Não que as rubricas de outrora tenham se perdido – em absoluto. Desde sua fundação, a LSC funcionou como a Casa de Windsor: só teve quatro superioras, todas graúdas – Dalila Lacerda, Nice Braga, Maria Bittencourt e Vera. Maria B. – falecida em abril deste ano – esteve à frente da entidade por 44 anos, tempo em que operou todas as reviravoltas. Tinha promessa de morrer no cargo, o que quase conseguiu. Mas seu maior trunfo foi ter imprimido nova cara à confraria.

Vera é a própria versão 3.0. Em parte, ainda segue o figurino. Alta, magra, fina e articulada, tem berço. Nasceu de duas estirpes – descende do advogado Benjamin Lins e do presidente Faria. Sim, estudou no Divina Providência, no Nossa Senhora de Lourdes e no "Caça Marido". Debutou no Clube Curitibano. Casou na Santa Terezinha e não há um clã importante nos pinheirais com quem não tenha cruzado num banquete para 200 talheres.

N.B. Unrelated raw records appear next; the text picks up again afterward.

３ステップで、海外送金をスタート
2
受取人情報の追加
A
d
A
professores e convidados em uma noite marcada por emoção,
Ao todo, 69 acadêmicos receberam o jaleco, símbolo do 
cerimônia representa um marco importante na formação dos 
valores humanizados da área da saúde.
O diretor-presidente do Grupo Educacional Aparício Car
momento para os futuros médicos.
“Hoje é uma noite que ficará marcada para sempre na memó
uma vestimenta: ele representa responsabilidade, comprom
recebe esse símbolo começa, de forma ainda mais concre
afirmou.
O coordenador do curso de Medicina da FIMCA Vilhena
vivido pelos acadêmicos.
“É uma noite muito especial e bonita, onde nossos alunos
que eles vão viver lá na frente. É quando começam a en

Tinha todos os predicados para entrar na Liga – e mais um. Adora organizar quermesses de paróquia, montar enxovais para desvalidos, arrumar emprego para os encostados. É dada a rituais populares. Em jantares benemerentes, tornou célebre seu barreado servido numa mesa enfeitada com superlativas folhas de banana. Se fica sem fazer nada, inventa artesanatos no subsolo de sua mansão. Um dia descobriu que na Liga poderia fazer tudo isso e ainda ter mais uma leva de amigas-irmãs com quem trocar figurinhas.

Foi sua entrée nessa nova alta sociedade. Sente-se bem na companhia de sua mobília Luís XV e das relíquias herdadas dos antepassados. Mas se sente melhor ainda ao atravessar a cidade, de segunda a sexta, rumo à Vila Nossa Senhora da Luz, visitar creches. Quanto à altura das saias, que bobagem.